Ebenso ist uns bewusst, dass wir bei unserer Rückkehr – wann auch immer diese sein wird – nicht nur mit freudigen Armen empfangen werden. Unverständnis für unser Handeln wird uns selbst nach mehreren Erklärungen immer noch widerfahren. Wer ein Haar in der Suppe sucht, der wird auch eines finden. Das sind wir gewohnt. Natürlich ist auch unsere Kommunikation oftmals ausbaufähig. Wir vermissen aber immer öfter eine ehrliche und ernsthafte Auseinandersetzung damit. Gerne kontrovers, denn mit anderen Meinungen können wir nicht nur innerhalb unserer Gruppe umgehen. Wir wissen selbst, dass unser eingeschlagener Weg schwer ist.

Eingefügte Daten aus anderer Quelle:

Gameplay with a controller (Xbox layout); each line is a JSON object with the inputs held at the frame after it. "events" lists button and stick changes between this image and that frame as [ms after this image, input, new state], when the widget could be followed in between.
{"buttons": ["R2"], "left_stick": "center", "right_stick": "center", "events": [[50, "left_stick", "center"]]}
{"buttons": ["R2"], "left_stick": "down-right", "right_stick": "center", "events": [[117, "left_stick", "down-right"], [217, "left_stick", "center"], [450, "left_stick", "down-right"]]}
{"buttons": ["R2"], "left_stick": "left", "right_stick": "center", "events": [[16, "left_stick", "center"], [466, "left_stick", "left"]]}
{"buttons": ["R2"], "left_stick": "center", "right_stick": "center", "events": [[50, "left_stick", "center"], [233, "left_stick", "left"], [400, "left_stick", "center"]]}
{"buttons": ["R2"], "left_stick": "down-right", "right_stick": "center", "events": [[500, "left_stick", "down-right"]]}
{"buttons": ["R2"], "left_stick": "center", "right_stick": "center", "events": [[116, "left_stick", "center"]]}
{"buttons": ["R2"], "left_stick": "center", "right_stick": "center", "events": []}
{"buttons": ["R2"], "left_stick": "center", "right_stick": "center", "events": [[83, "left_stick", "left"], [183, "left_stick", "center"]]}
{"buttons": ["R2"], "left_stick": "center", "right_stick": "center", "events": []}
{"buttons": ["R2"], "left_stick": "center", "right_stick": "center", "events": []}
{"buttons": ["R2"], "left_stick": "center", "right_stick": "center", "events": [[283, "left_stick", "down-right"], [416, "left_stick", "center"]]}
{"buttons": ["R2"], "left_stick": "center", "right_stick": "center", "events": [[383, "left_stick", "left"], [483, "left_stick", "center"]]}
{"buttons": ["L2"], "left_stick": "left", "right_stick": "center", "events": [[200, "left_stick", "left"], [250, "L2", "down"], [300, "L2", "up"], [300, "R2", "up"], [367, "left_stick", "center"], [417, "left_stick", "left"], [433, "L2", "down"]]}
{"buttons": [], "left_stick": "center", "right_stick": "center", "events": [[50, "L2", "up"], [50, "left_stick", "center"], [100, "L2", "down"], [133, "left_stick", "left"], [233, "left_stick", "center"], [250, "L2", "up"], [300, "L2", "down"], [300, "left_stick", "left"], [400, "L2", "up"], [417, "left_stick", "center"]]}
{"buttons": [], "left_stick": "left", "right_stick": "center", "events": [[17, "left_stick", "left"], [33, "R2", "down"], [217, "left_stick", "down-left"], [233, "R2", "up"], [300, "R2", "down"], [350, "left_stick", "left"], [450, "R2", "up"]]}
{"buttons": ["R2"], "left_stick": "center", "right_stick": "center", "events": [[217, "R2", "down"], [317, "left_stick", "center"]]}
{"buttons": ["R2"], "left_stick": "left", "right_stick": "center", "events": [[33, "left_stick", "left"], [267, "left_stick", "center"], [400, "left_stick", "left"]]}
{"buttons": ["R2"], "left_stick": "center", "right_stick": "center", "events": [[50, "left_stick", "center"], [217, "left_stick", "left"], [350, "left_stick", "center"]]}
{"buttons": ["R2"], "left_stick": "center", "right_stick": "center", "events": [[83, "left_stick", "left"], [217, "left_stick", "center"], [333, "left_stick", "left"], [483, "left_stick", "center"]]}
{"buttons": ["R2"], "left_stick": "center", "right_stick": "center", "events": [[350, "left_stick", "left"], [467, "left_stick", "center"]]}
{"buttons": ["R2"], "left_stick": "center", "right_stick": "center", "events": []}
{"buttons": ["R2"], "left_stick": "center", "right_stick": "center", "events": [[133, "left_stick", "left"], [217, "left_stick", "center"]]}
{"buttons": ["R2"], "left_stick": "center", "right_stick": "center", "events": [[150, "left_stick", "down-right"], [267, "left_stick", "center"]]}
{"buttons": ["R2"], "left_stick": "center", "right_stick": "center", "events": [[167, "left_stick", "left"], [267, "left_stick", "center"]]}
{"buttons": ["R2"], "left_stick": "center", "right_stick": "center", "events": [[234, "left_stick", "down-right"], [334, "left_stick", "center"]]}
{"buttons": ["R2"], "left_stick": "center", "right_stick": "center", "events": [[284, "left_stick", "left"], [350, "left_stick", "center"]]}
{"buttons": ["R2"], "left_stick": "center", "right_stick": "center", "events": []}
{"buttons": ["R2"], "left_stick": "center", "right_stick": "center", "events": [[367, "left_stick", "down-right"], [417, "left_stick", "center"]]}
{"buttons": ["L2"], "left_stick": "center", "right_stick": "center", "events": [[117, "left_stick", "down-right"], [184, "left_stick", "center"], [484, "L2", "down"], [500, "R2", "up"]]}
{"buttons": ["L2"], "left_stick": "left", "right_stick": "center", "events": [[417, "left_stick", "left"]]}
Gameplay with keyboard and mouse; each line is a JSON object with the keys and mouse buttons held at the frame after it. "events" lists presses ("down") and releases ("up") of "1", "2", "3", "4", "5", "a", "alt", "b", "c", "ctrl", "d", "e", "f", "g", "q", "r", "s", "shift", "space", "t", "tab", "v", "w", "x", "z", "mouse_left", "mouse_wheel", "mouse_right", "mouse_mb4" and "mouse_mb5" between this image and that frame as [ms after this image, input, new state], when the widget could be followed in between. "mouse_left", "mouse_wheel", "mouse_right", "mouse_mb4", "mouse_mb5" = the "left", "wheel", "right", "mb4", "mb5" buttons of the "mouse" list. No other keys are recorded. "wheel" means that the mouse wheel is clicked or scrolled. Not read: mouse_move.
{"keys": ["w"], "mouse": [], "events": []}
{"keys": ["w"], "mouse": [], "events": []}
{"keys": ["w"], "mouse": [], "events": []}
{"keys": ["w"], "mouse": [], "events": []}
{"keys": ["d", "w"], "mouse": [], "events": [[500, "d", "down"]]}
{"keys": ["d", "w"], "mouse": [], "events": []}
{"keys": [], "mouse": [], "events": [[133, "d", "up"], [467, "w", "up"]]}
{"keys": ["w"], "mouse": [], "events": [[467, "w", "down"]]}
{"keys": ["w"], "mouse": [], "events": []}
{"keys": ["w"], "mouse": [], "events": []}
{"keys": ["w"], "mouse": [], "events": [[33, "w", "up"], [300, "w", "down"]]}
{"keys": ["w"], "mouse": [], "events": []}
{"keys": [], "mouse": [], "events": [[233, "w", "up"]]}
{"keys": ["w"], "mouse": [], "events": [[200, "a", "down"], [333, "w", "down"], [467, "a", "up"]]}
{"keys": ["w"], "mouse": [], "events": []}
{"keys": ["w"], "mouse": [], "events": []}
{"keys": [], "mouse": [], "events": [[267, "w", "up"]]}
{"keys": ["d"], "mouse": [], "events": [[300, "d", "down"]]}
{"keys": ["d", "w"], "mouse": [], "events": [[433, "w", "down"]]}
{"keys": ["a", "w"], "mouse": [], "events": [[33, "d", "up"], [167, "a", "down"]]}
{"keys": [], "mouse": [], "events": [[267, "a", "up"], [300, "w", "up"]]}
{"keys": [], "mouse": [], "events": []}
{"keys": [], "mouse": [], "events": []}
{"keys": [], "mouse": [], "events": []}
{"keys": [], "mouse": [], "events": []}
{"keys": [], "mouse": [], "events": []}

Oft sind es aber die Steine auf einem solchem Weg, die einem zeigen, dass es der richtige ist und den es lohnt zu gehen. Es hat uns in der Vergangenheit stark gemacht, nicht immer gleich den Weg des geringsten Widerstandes zu gehen!

 

Die Pandemie hat uns aber auch gezeigt, dass wir Situationen immer wieder neu bewerten müssen. Was gestern noch galt, mag morgen schon widerlegt sein. Die Welt hat sich verändert. Wir Ultras neigen jedoch dazu, uns selten von einem eingeschlagenen Weg abbringen zu lassen. Mit anderen Worten: Wir gehen so lange nach Westen, obwohl Osten richtig ist – bis wir im Osten rauskommen. Ziel erreicht, aber manchmal machen wir es uns unnötig schwer und setzen leichtfertig das in uns gesetzte Vertrauen aufs Spiel. Dafür möchten wir uns entschuldigen, denn Ultras gehören ins Stadion!